Just trying to correlate some things: Dave Weinberger blogged an interesting question: “How do you scale personal involvement?”. Around the same time, I attended a presentation by Joe Williams centering on the question: “What constitutes civic participation?” In an e-mail exchange after the meeting, my thesis chair, Michael Kleine, began to speculate about the online “review” sites used during the presentation. Is this the future? Are we to be reduced to short capsule comments, usually written with little consideration, tabulated into databases that tell us what is “hot or not?” In a sense, this is the only form of involvement that neatly scales in an Internet discourse model. It takes a long time to read and respond to long narrative expositions regarding civil values. Have we outgrown deeper critiques in search of models that can be taken in at a glance? It sort of made me wonder.

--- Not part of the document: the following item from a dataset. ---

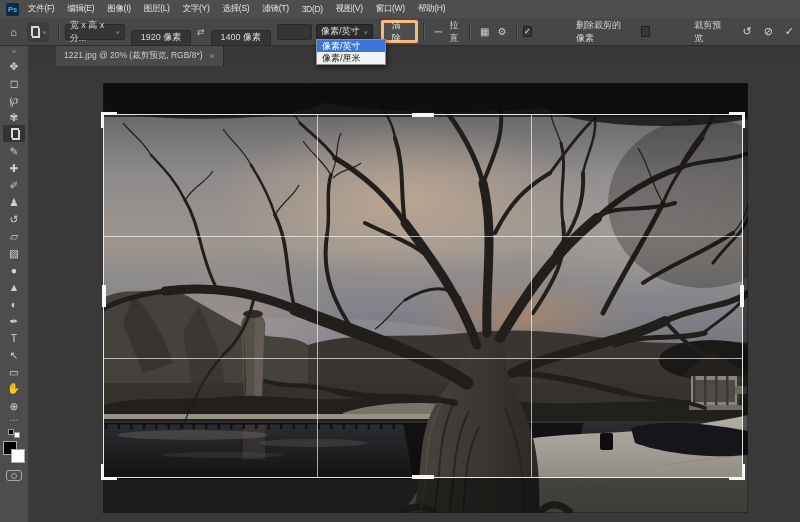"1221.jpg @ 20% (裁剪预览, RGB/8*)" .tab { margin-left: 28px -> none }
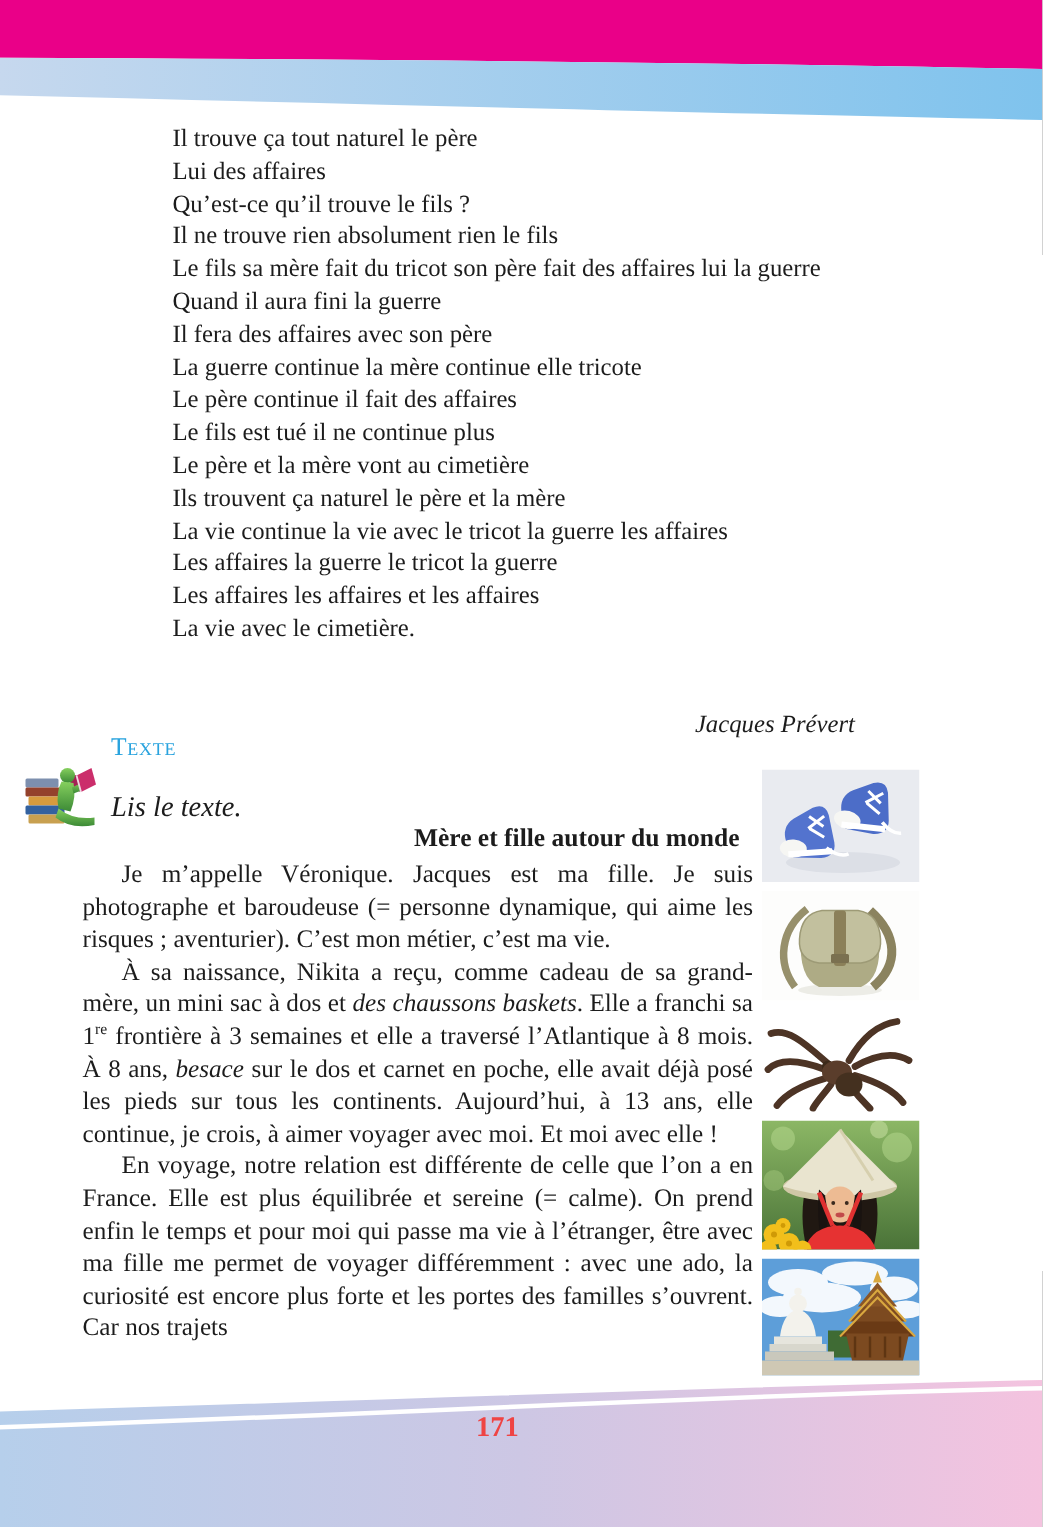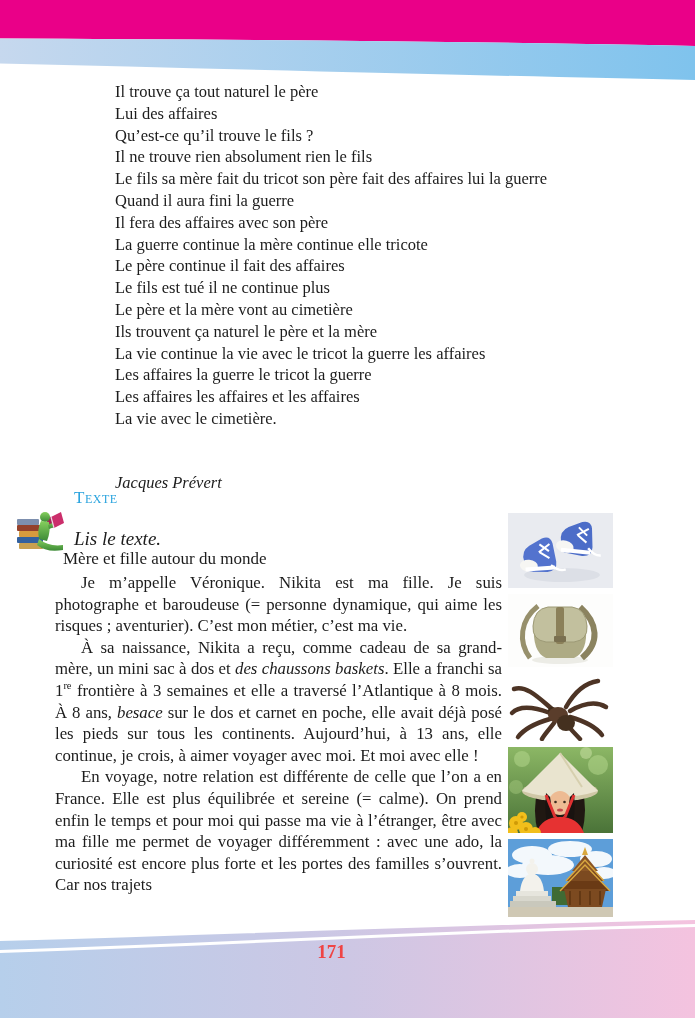"Jacques Prévert" .attribution { text-align: left -> right }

Michael said: “if this is the future, I’m not sure I like it too much.”
Why categorize blogs?. Maybe it’s just my mistrust of taxonomies in general, but it seems to me that thinking of the ways in which we relate to our own blogs or the blogs of others is a more direct way to approach what sort of work is accomplished by this type of public writing. I’m not certain why I’m so opposed to the sort of categories suggested, other than the possibility that it’s sort of drawing a circle in quicksand. In terms of functional discourse, we all slip seamlessly between Britton’s categories of expressive, transactional, and poetic modes of discourse. Hence, a “journaling” writer would tend toward the expressive, a political or tech blogger would tend towards the transactional, and the creative writer towards the poetic. All people are capable of all three modes, which apply in different mixtures at any given point in time. To draw exclusive categories, or even tendencies, tends to obscure the other work being done in public writing. And it certainly excludes the unclassifiable like Bobbi.
The quality of civic participation which Joe Williams was trying to highlight dealt with “self-reflexivity” which, for me, neatly describes Bobbi. Sometimes her image/word constructions are personally revealing, but just as often they are not. They oscillate between the poles of expressivity and the poetic, never resting too long in either. She claims no “role” in a broader discourse, and yet I have read her obsessively for a long time. There is a strange zone of presence in absence that always keeps you guessing on blogs. I always find too much involvement questionable. I’m not sure why that is, either. But it’s a future that doesn’t trouble me nearly as one filled with tabular data, and categories.
Questions always seem to outnumber answers.